Machina Labs awarded contract for robotic composites manufacturing
The initiative, enabled by the U.S. Air Force, is designed to advance metal tooling for high-rate production of composites.
Photo Credit, all images: Machina Labs
Advanced manufacturing company (Los Angeles, Calif., U.S.) has been awarded $1.6 million by the U.S. Air Force (USAF, Washington, D.C., U.S.) to advance and accelerate the development of its robotic technology for manufacturing of metal tooling for high-rate production of composites.
Higher vehicle production rates in comparison to current rates is anticipated as experts project that the airline industry will need to triple its fleet to about 60,000 airplanes over the next 20 years. With respect to military applications, there is a similar drive towards balancing mission agility, sustainment and vehicle cost — this has been giving rise to emerging air vehicle concepts like the low-cost autonomous collaborative platforms (ACP) program where there is a higher tolerance over limited life and loss of vehicles during operations.
In addition, advanced/urban air mobility (AAM/UAM) vehicles have received considerable commercial traction in recent years.

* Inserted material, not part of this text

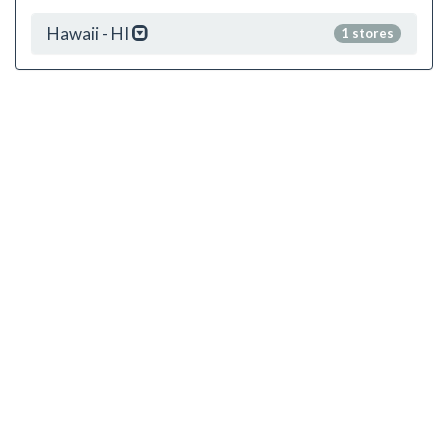
Hawaii - HI
1 stores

These highly automated, on-demand passenger and air cargo vehicles are anticipated to have production rates in the tens to hundreds of thousands per year. Lightweight, high-strength composite structures are a key enabler for achieving these goals. As such, the factory throughputs of advanced composite structures have to be increased and their production cost lowered.

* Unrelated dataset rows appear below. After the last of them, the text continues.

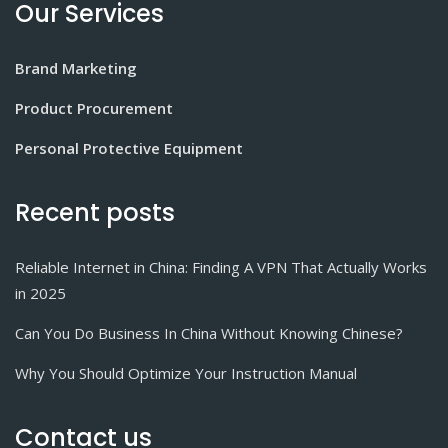
Our Services
Brand Marketing
Product Procurement
Personal Protective Equipment
Recent posts
Reliable Internet in China: Finding A VPN That Actually Works
in 2025
Can You Do Business In China Without Knowing Chinese?
Why You Should Optimize Your Instruction Manual
Contact us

Machina Labs’ AFWERX Tactical Funding Increase (TACFI) contract will be focused on metal tooling for a fast-cure, out-of-autoclave (OOA) composite processing route. Through its previous contract with the Air Force Research Laboratory (AFRL, Wright-Patterson Air Force Base, Ohio, U.S.), Machina Labs has validated that its tools have vacuum integrity, are dimensionally stable once thermally stabilized and are thermally more responsive than conventional metal tools.
“Machina Labs has demonstrated that its large-envelope, two-robot, incremental sheet metal forming technology can be used for manufacturing of metal tooling for composites, resulting in dramatically reduced tool costs and time-to-market of composite parts,” according to Craig Neslen, manufacturing lead for the ACP Program at AFRL. “At the same time, given that no part-specific hardware is necessary for manufacturing of the sheet metal tools, it is possible to not only fabricate the tools expeditiously, but to quickly accommodate design changes when necessary.”
Machina Labs combines the latest advances in AI and robotics to deliver finished metal products in days — rather not months or years. Robotic sheet forming is the first process enabled by Machina’s patented manufacturing platform. Using material- and geometry-agnostic technology, the platform reportedly outperforms traditional sheet forming methods that rely on custom molds or dies. The technology enables the company to creatively manufacture different designs and material, introducing reportedly unseen flexibility and agility to the manufacturing industry. (Learn more about Machina Labs’ technology in this article’s sidebar)
“We are pleased to advance our work with USAF in order to advance composite tooling for a wide variety of applications,” Babak Raeisinia, co-founder and head of applications and partnerships at Machina Labs, says. “Keeping inventory of tooling is expensive. I believe technology will free up capital and allow organizations such as USAF to transition to an on-demand tooling model.”